Member of Parliament for Dayi East
- In office 24 September 1979 – 31 December 1981
- President: Hilla Limann
- Preceded by: Daniel Kwasi Avoke (1969–1972)
- Succeeded by: Ceased to exist
- Constituency: Dayi East

19th Minister for Food and Agriculture (Ghana)
- In office December 1980 – 31 December 1981
- President: Hilla Limann
- Preceded by: E. K. Andah
- Succeeded by: Bortei Doku

10th Volta Regional Minister
- In office December 1979 – December 1980
- President: Hilla Limann
- Preceded by: Lt. Colonel G. K. Amevor (Regional Commissioner)
- Succeeded by: F. Q. Amegah

Personal details
- Born: 16 November 1939 Liati Wote, Gold Coast
- Died: 11 May 2016 (aged 76)
- Resting place: Liati Wote, Ghana
- Party: People's National Party
- Education: University of Ghana
- Profession: Lawyer

= Nelson Agbesi =

Ghanaian barrister and politician

Nelson Yawo Avega Agbesi (1939–2016) was a Ghanaian barrister and politician.

==Early life and education==
Nelson Agbesi was born on 16 November 1939 at Liati Wote in the then Trans-Volta Togoland and later Gold Coast but now in the Volta Region of Ghana. Between 1956 and 1961, Nelson received his secondary education at Mawuli School where he obtained the GCE Ordinary level and Advanced level. He entered the University of Ghana where he read law. He completed in 1964, graduating with the Bachelor of Arts Honours in Law. He continued to the Ghana Law School which he completed in 1996. He was called to the Bar in October 1966.

==Law career==
Agbesi first worked as a junior legal practitioner with Lynes Quarshie Idun and partners between 1966 and 1969. He became the senior partner Ameyi Chambers from 1969 until 1979 when he became a member of parliament. He rejoined the Ameyi Chambers in November 1982. On 15 March 1989, he established the Afadzato Chambers in Accra.

==Politics==

Agbesi was a member of the People's National Party. He contested the 1979 Ghanaian general election and won the East Dayi seat. He became a Member of Parliament from 24 September 1979 until parliament was dissolved and the constitution suspended on 31 December 1981.

Agbesi was made a Minister of State by President Hilla Limann.

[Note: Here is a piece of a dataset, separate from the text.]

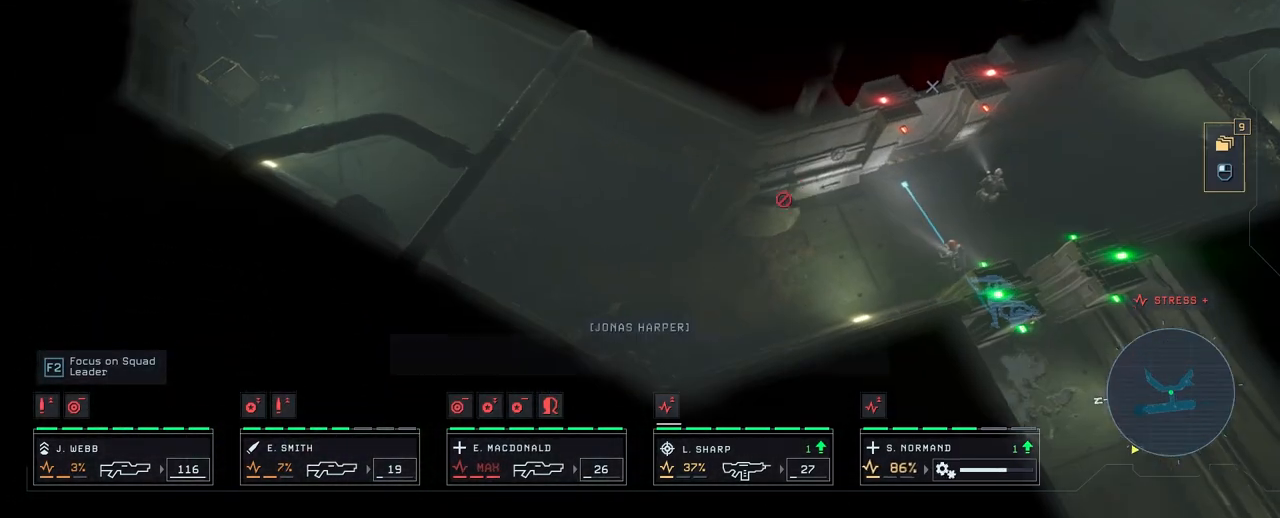
{"keys": [], "mouse": ["right"], "mouse_move": "up-left", "events": [[183, "mouse_right", "down"], [217, "mouse_right", "up"], [317, "mouse_right", "down"], [417, "mouse_right", "up"], [483, "mouse_right", "down"]]}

He was first appointed the Volta Regional Minister in December 1979. He held this post until December 1980 when he was shifted to Minister for Food and Agriculture replacing E. K. Andah in a cabinet reshuffle. He held this position until the 1981 Ghanaian coup d'état replaced the Limann government with the Provisional National Defence Council of Jerry Rawlings. Agbesi was detained at Nsawam Prisons following the coup. No adverse findings were made against him by the National Investigations Committee so he was released from custody.

==Other activities==
Agbesi was a member of the Lions Clubs International. He was made a District Governor and the Melvin Jones Fellowship for his meritorious services. The Tema Supreme Lions Club built the Lion Nelson Agbesi Solar Learning Shed on the Yatsovukope Island on the Volta Lake in his honour to help children have a place of study after school. Agbesi was instrumental in getting the Lions Club to help finance a Community Clinic at Liati Wote in 2004.

==Family==
Agbesi's parents were Patrick Kosi Avega who was Mankrado Adzotsomor III of Liati Wote and Philomena Akosuavi Masroh of Agu Akumawu in the Togo. He was married to Nayra Klu for 47 years until his death. He had seven children. He was laid to rest in a mausoleum near his residence at Liati Wote in the Volta Region.